* Input records *
↓

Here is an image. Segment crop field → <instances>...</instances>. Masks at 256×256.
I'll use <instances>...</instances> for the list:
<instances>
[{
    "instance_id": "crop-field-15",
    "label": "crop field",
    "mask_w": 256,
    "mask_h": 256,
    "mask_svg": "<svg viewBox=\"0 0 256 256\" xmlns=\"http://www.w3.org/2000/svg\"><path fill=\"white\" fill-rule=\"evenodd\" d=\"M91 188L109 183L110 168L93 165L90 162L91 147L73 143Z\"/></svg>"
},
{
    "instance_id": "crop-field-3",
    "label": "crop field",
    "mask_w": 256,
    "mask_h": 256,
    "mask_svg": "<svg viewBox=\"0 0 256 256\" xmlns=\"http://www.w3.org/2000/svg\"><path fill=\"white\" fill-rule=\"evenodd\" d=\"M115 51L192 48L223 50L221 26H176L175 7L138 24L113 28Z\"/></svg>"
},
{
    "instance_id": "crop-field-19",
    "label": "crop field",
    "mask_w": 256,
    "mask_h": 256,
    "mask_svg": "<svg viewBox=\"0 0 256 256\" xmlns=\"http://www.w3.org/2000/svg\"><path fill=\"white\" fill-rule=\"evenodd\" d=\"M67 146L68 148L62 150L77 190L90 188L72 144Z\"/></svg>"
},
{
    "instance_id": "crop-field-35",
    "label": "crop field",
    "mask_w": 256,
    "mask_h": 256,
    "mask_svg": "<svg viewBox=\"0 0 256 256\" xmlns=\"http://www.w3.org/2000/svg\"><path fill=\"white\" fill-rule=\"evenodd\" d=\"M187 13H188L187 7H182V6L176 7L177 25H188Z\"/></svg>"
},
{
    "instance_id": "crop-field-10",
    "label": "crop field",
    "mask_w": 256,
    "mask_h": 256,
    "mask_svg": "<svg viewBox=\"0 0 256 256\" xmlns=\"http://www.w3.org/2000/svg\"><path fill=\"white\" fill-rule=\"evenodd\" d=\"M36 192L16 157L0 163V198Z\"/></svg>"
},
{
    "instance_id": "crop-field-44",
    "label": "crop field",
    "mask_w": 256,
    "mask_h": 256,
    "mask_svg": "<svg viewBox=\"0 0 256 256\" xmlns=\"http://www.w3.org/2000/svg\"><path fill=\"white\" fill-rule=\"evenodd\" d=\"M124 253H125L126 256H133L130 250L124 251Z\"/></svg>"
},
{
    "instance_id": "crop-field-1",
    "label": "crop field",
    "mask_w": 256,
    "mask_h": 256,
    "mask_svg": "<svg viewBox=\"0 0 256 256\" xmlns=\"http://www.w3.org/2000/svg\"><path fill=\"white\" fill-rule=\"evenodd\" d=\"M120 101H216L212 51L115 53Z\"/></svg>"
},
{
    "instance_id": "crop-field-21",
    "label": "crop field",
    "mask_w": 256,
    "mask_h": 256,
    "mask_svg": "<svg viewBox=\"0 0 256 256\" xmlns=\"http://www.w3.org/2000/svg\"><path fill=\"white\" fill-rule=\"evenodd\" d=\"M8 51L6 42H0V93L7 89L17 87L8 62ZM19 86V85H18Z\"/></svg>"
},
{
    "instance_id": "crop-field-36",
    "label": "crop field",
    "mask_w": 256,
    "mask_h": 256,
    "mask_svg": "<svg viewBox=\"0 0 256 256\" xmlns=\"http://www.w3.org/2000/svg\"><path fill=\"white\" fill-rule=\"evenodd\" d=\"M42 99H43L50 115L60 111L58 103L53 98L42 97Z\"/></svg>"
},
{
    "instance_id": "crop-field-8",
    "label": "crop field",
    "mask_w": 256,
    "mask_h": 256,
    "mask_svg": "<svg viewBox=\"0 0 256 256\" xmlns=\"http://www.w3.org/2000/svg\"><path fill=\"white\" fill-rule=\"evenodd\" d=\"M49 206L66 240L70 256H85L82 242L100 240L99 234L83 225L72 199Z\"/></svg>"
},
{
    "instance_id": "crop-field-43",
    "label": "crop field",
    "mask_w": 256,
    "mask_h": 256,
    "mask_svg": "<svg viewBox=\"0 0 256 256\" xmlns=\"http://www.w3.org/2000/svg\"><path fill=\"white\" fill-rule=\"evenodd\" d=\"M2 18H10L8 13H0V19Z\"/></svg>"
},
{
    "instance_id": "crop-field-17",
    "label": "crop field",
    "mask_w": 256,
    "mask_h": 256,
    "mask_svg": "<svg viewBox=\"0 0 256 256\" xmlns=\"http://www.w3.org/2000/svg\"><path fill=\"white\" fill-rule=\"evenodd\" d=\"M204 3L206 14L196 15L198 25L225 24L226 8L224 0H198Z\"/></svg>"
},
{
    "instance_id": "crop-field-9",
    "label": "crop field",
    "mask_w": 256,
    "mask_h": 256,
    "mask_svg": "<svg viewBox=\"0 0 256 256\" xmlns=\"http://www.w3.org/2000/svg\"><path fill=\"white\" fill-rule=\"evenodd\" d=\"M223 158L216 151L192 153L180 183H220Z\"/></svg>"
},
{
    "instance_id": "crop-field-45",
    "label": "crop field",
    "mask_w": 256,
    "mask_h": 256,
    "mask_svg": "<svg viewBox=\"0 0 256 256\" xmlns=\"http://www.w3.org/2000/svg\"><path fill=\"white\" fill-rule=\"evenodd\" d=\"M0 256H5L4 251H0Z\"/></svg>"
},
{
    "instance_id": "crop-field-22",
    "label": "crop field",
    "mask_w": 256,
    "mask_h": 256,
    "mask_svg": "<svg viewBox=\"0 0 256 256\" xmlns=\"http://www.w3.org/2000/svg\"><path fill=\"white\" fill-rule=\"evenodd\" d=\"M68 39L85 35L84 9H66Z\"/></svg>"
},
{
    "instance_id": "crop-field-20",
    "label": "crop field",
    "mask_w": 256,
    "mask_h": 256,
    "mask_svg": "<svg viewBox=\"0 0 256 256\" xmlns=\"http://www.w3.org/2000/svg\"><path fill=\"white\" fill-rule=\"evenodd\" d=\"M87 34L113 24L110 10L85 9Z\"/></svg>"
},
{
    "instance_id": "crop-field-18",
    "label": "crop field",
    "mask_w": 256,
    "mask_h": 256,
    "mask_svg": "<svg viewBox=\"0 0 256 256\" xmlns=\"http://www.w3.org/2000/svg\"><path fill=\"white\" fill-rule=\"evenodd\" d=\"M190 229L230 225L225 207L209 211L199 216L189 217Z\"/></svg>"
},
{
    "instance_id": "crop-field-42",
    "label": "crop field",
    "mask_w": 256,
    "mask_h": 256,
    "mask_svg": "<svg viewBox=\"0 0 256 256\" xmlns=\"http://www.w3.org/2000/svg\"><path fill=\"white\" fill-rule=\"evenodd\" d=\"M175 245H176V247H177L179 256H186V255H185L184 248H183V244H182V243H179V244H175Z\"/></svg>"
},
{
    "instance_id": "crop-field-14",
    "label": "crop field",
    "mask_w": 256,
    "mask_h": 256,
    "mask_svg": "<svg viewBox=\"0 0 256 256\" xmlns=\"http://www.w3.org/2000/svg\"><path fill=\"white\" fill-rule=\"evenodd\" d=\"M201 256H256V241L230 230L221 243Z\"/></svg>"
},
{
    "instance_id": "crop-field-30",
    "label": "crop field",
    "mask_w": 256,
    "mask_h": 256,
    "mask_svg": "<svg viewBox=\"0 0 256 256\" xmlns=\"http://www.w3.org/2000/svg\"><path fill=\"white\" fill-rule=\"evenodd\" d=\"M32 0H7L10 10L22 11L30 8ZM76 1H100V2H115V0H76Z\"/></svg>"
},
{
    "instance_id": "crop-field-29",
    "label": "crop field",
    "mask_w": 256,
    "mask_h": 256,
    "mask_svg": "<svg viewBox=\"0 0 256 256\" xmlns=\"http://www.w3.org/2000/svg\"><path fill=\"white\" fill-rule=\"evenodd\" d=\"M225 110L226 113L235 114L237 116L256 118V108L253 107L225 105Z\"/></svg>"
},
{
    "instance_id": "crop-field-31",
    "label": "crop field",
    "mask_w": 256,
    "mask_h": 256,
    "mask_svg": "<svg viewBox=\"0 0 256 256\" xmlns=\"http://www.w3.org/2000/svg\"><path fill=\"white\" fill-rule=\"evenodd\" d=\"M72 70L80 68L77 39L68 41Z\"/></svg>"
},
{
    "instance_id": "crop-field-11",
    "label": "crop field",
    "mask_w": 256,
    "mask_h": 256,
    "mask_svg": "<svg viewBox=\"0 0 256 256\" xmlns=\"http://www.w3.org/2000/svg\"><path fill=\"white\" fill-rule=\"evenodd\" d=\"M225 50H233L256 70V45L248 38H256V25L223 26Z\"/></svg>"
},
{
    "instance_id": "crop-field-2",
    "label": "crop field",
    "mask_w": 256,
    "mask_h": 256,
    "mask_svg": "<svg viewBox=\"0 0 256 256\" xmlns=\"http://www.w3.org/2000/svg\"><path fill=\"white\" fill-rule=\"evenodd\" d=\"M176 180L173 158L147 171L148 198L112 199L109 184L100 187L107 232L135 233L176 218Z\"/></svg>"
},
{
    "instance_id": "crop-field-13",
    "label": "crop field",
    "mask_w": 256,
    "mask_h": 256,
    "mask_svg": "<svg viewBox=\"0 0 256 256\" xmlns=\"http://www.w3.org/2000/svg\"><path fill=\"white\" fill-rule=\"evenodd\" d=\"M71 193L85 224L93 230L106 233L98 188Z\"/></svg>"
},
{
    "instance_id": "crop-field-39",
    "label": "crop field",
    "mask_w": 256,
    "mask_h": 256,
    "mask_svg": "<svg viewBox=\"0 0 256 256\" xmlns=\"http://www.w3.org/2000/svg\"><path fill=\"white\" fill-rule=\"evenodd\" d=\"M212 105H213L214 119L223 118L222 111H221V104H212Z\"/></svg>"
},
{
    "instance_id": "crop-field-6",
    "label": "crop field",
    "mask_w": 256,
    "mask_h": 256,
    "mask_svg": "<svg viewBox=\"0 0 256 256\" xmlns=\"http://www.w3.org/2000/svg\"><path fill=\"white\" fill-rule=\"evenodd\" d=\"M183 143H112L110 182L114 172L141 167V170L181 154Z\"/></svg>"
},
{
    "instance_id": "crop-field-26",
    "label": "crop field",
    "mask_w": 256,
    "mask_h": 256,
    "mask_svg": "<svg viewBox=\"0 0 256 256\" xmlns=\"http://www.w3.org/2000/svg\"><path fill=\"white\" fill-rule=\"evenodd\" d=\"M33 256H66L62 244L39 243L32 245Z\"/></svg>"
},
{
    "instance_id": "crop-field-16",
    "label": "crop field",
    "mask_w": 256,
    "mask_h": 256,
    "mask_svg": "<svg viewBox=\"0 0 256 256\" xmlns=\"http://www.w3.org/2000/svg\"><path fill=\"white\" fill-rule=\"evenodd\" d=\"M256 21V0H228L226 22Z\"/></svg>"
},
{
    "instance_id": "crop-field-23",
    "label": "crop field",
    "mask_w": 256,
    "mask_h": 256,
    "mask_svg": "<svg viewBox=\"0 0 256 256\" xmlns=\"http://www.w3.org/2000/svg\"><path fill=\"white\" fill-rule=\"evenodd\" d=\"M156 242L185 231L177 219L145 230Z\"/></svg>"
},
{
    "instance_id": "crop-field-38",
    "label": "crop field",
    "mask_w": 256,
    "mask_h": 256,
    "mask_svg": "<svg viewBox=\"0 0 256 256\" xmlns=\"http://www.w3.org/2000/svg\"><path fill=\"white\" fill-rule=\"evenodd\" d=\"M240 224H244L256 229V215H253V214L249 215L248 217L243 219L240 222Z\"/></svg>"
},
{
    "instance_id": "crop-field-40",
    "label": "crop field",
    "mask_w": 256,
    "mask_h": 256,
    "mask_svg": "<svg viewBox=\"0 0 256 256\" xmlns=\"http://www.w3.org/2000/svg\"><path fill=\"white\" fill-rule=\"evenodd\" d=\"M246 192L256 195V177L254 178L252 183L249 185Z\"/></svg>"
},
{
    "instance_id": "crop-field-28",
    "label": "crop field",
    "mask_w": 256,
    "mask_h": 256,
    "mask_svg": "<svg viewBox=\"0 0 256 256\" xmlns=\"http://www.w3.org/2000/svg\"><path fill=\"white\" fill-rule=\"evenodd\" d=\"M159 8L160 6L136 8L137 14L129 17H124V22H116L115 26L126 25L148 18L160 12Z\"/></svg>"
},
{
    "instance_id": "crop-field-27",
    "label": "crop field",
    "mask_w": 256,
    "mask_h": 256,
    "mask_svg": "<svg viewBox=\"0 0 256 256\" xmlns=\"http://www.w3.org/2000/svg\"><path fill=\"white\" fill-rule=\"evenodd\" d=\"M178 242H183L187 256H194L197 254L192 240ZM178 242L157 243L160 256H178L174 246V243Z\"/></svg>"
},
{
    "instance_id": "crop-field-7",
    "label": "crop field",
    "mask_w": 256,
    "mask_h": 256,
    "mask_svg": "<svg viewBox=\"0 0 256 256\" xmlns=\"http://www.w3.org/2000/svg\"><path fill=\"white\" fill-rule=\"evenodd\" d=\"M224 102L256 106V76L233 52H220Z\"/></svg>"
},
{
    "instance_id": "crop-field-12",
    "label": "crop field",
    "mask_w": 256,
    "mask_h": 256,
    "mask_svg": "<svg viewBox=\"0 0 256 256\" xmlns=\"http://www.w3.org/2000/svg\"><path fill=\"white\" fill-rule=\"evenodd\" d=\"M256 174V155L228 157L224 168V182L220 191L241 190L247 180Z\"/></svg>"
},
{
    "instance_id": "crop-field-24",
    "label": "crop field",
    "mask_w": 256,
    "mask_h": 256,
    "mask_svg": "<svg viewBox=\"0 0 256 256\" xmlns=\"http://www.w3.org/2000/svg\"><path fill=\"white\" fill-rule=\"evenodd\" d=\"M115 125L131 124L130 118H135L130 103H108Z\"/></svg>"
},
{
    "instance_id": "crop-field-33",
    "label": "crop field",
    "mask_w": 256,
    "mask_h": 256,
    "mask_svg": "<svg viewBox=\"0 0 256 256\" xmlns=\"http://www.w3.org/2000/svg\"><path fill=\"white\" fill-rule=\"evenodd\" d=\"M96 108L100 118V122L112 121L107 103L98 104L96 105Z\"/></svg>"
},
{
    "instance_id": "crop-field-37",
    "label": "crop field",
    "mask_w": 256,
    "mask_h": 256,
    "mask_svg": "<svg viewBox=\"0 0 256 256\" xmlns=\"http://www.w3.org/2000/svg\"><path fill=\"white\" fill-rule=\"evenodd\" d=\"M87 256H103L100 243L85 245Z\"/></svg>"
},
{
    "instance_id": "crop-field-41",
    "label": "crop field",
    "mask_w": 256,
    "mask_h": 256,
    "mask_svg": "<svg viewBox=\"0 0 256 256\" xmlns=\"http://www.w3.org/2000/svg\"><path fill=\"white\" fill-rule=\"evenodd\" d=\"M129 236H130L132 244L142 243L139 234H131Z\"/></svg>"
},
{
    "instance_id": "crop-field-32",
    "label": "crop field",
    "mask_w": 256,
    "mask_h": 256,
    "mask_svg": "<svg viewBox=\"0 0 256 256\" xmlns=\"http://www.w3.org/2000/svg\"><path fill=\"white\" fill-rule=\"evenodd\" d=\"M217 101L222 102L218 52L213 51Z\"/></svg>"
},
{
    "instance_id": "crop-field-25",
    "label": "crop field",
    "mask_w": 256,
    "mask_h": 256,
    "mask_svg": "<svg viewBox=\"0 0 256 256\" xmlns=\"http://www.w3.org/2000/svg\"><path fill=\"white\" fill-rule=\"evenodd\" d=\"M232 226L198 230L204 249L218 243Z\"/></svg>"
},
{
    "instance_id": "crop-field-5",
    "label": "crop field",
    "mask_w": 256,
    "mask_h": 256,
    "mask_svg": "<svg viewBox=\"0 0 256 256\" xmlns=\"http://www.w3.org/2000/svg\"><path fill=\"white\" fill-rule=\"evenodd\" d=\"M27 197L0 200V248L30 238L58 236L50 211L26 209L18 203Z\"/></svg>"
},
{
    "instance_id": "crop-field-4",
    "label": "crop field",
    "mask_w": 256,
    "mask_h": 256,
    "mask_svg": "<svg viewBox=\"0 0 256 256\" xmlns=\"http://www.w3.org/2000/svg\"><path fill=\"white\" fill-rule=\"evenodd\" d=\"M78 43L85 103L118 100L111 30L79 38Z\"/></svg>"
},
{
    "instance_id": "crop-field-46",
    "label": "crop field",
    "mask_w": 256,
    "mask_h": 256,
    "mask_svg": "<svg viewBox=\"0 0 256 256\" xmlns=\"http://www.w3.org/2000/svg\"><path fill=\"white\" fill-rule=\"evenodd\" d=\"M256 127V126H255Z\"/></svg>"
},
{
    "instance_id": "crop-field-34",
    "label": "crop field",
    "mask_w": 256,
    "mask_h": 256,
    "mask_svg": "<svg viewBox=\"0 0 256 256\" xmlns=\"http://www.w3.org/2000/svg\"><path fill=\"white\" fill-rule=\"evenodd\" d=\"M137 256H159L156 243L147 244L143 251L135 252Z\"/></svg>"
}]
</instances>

↑

* What is asked *
Select each line above that contains the string "instances".

* The output *
Here is an image. Segment crop field → <instances>...</instances>. Masks at 256×256.
I'll use <instances>...</instances> for the list:
<instances>
</instances>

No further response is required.